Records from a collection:
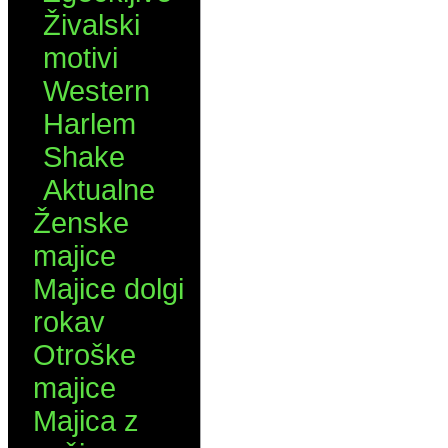
Živalski
motivi
Western
Harlem
Shake
Aktualne
Ženske
majice
Majice dolgi
rokav
Otroške
majice
Majica z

What the task asks ->
Reproduce each line of the records exactly, and omit every picture.

Output of the task ->
Živalski
motivi
Western
Harlem
Shake
Aktualne
Ženske
majice
Majice dolgi
rokav
Otroške
majice
Majica z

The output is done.